On June 21st, between 06:25 UTC and June 21st at 07:08 UTC, PagerDuty incident notifications and status updates were delayed. All delayed notifications and updates were delivered by 07:08 UTC.

What Happened

On June 21st, at approximately 06:25 UTC, our system experienced a sudden increase in traffic to the systems responsible for the scheduling and delivery of incident notifications along with status updates.  This was due to a wide-spread internet event that caused PagerDuty customers’ monitoring systems to generate a significantly higher-than-expected level of alerts. This elevated traffic stressed the services responsible for scheduling incident notifications and status updates past expected surge levels. 1.33% of incident notifications and 5.73% of status updates were delayed as a result.

Shortly after the surge decreased, our system was able to catch up to its expected processing levels. All queued incident notifications and status updates were processed and sent.
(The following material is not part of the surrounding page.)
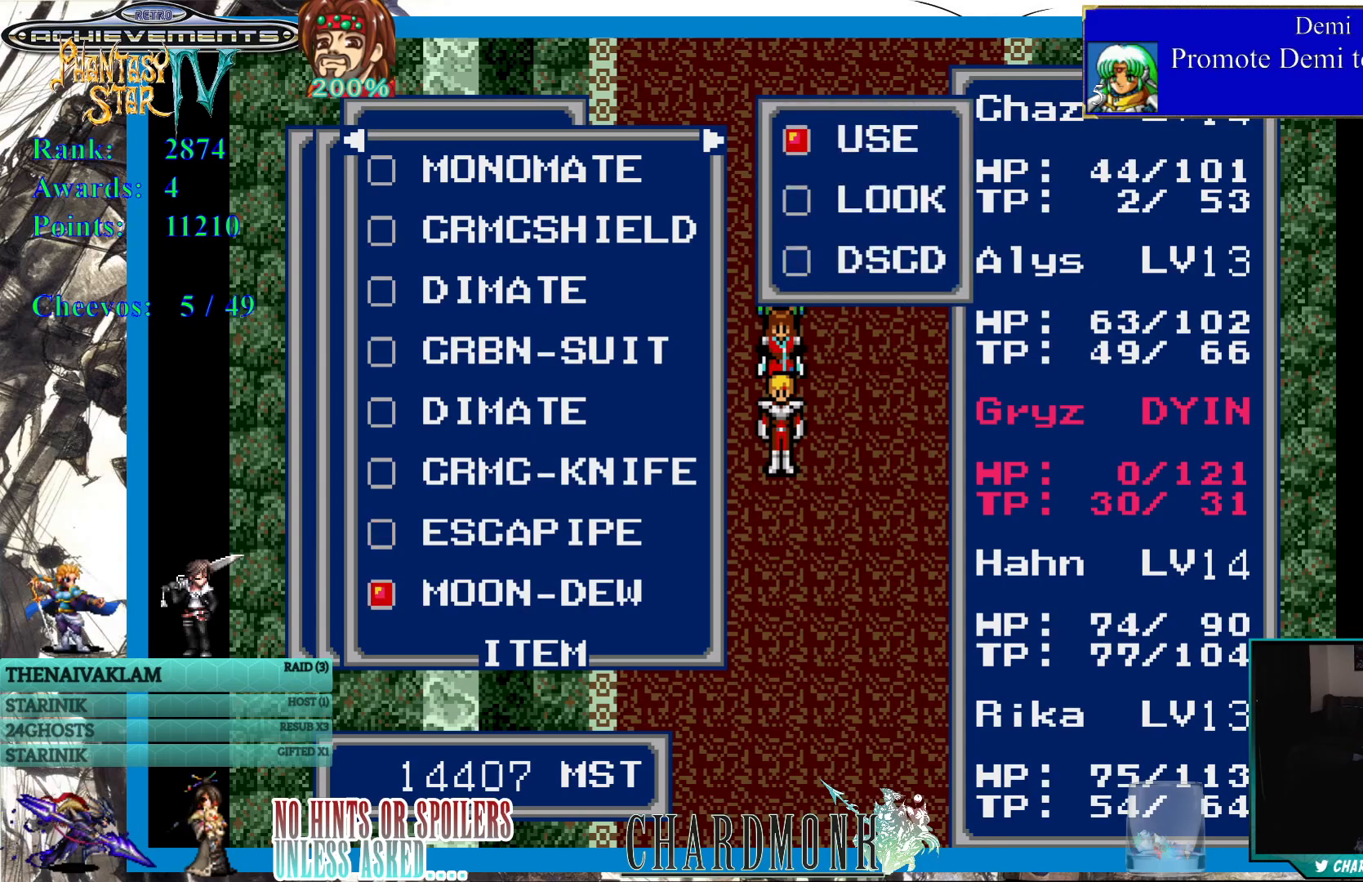
{"buttons": [], "left_stick": "center", "right_stick": "center", "events": [[33, "CIRCLE", "up"], [150, "DPAD_DOWN", "down"], [233, "DPAD_DOWN", "up"], [333, "CIRCLE", "down"], [417, "CIRCLE", "up"]]}
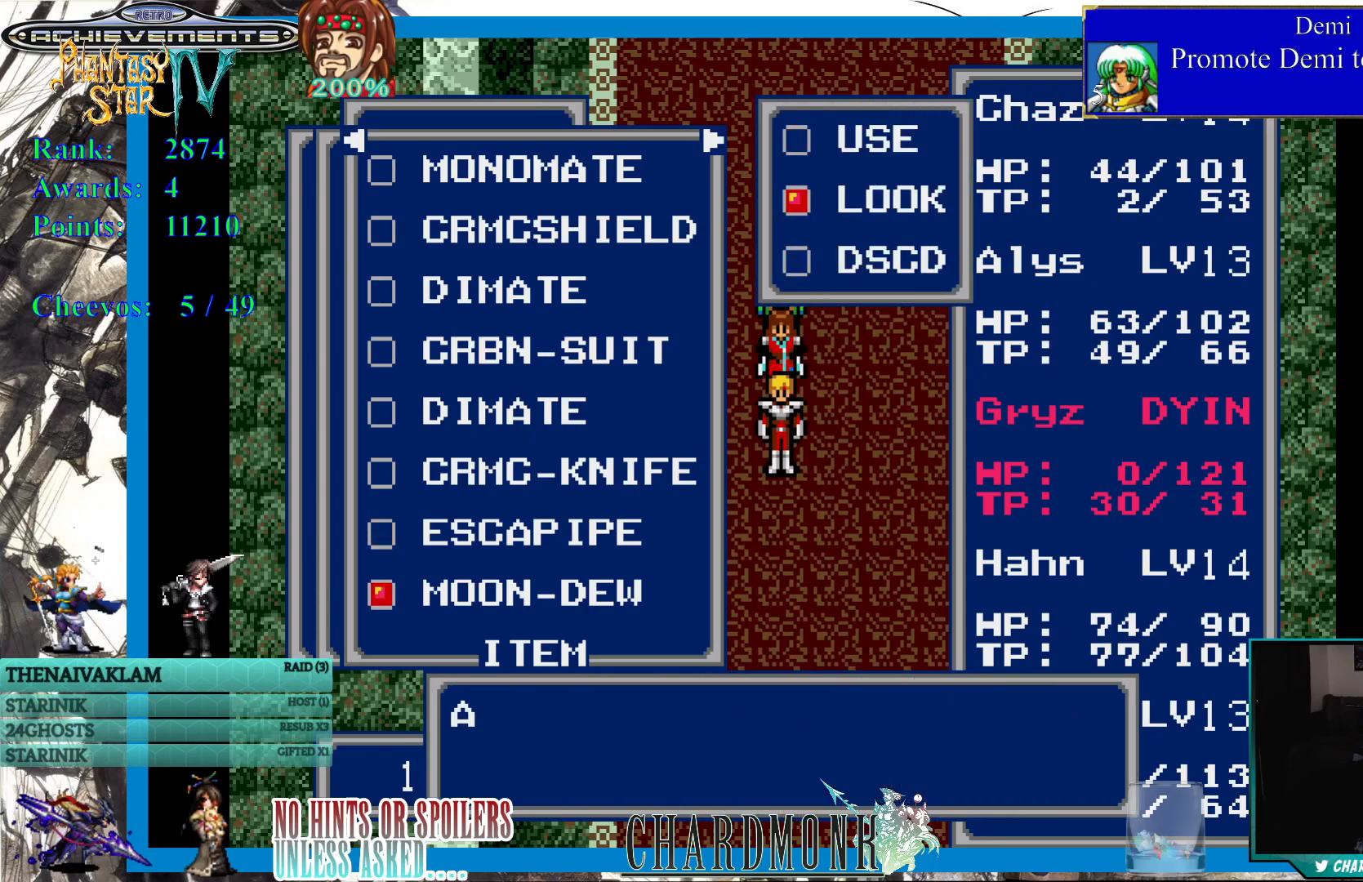
{"buttons": ["CIRCLE"], "left_stick": "center", "right_stick": "center", "events": [[383, "CIRCLE", "down"]]}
New incident notifications and status updates were sent on time as of June 21st at 07:08 UTC.

What Are We Doing About This

To prevent internet-wide events from affecting the delivery of incident notifications and status updates in the future we are actively reviewing database resource utilization to ensure proper surge capacity. We are also implementing additional monitoring to detect burst events such as these in the future. Both of which will allow us to better protect our customers from future surge events. 

We apologize for any inconvenience this has caused. For any questions, comments or concerns, please reach out to support@pagerduty.com

Posted Jul 18, 2022 - 06:05 UTC

Resolved
We have resolved an incident where PagerDuty customers in the US service region experienced issues with delayed incident notification deliveries. The issue is now resolved, and there is no ongoing impact to customers. Please reach out to support@pagerduty.com if you have any concerns.
Posted Jun 21, 2022 - 07:24 UTC
Monitoring
We have confirmed the recovery of any delays in incident notification delivery. Functionality has returned to normal for customers. We are continuing to monitor.
Posted Jun 21, 2022 - 07:18 UTC
Investigating
We are investigating potential issues with incident notifications deliverability. On confirmation, we will update with further impact and severity within 15 minutes.
Posted Jun 21, 2022 - 07:01 UTC
This incident affected: Notification Delivery (Notification Delivery (US)).